- “…researchers at the University of Groningen in the Netherlands analyzed 5,571 Dutch men and women with an average age of about 54 over about eight years and found that the people with the highest levels of B12 in their blood plasma were more likely to die earlier than those with the lowest levels — their death rate was about twice as high.”
- “A 2019 study found that for already healthy people, taking vitamin supplements isn’t likely to do much. Another 2019 study found that taking too much vitamin D was associated with a higher risk of early death.”
- My theory is that this link (between high levels of B12 and mortality) might be attributable to the fact that eating lots of animal products will raise your levels of vitamin B12. Therefore, it might not actually be the B12 that is doing the damage, but other compounds in the foods that contain it.
- As always, I don’t want to come off as preachy on the topic of food. If anyone can find a study linking the consumption of animal products with desirable health outcomes, please send it to me. If it seems high quality, I’ll post it ASAP.
- “Seattle’s tax of 1.75 cents per fluid ounce of sugary beverages took effect in January 2018, and is charged to distributors of sugar-sweetened beverages. The soda tax was expected to bring in about $15 million in its first year. Instead, it produced more than $21 million in 2018 – about $7 million more than expected.”
- “The money was initially slated for programs aimed at improving access to healthy foods. But after taking in far more funds than expected — nearly $6 million — some of that excess money has been used for other purposes, such as social services.”
- “I came out with a deeply renewed interest in exploring this world,” he says. “I felt there was a possibility that you could walk into the experience and walk out a very different person.” (Quote by Tim Ferriss)
- “In one Phase II trial of 107 patients who’d had PTSD for an average of over 17 years, 56% no longer showed signs of the affliction after one session of MDMA-assisted therapy. Psychedelics are helping to break addictions, as well. A combination of psilocybin and cognitive therapy enabled 80% of one study’s participants to kick cigarettes for at least six months. Compare that with the 35% for the most effective available smoking-cessation drug, varenicline.”
- I’m starting to believe that the benefits offered by psychedelics can almost always be derived from certain forms of meditation and breathwork.
- That said, psychedelics do seem to offer a shortcut towards reaping these benefits. And, some cases, traumas can be buried so deeply that radical psychedelic interventions seem to be the only way of unlocking them.
- Even if you’re not interested in therapeutic psychedelics for yourself or those you know, I still think you might find this article of interest. It provides some very shocking information on the state of mental health in America and the world at large. Reading it requires a very short registration (It takes around ten seconds and is completely free.)

Supplied material:
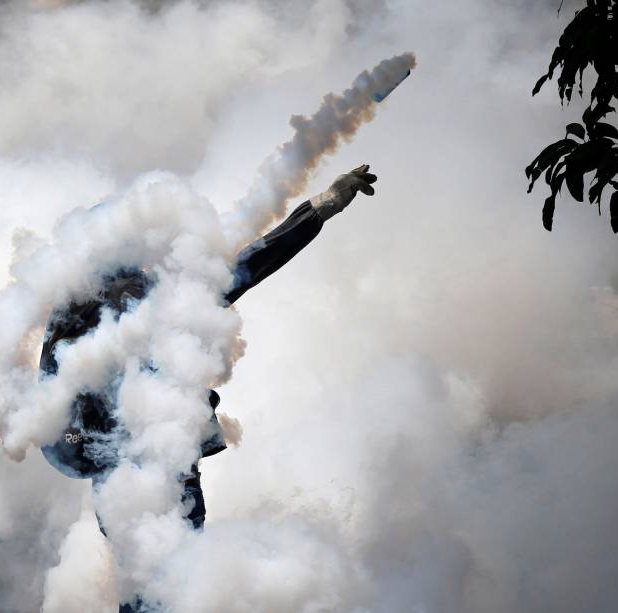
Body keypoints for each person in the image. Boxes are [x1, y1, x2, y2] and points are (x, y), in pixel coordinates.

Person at [39, 165, 377, 611]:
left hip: (168, 468)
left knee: (170, 587)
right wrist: (100, 450)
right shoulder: (78, 315)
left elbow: (249, 264)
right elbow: (51, 424)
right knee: (159, 588)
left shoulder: (156, 291)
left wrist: (319, 209)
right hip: (129, 480)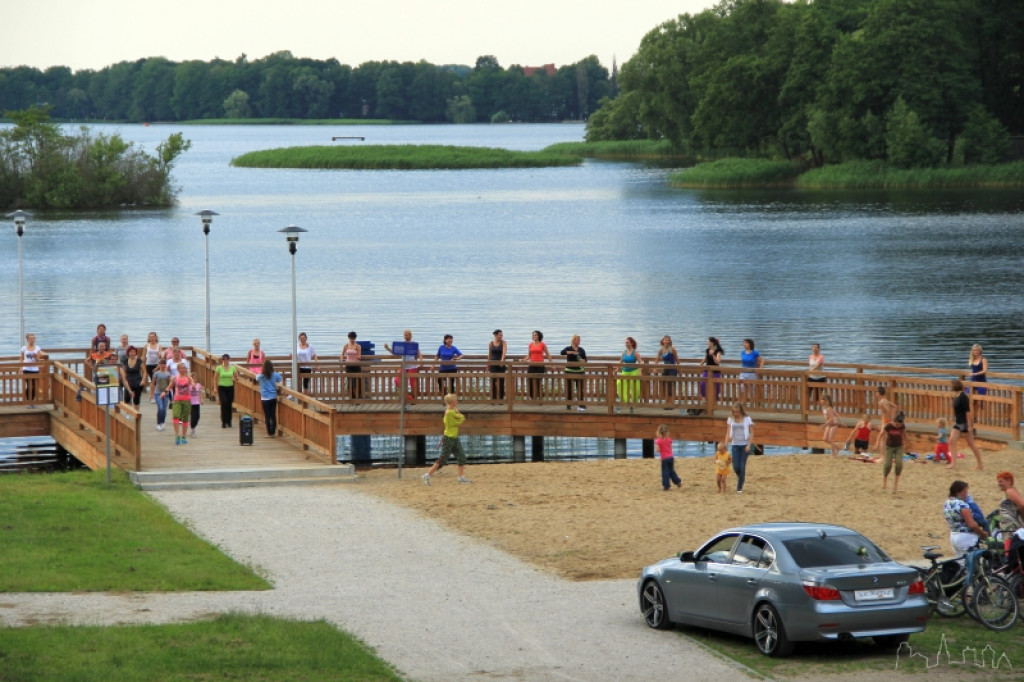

Exercise directions:
Return the passage of the health notes from "- I’m starting" up to and including "is completely free.)", copied word for word.

Result:
- I’m starting to believe that the benefits offered by psychedelics can almost always be derived from certain forms of meditation and breathwork.
- That said, psychedelics do seem to offer a shortcut towards reaping these benefits. And, some cases, traumas can be buried so deeply that radical psychedelic interventions seem to be the only way of unlocking them.
- Even if you’re not interested in therapeutic psychedelics for yourself or those you know, I still think you might find this article of interest. It provides some very shocking information on the state of mental health in America and the world at large. Reading it requires a very short registration (It takes around ten seconds and is completely free.)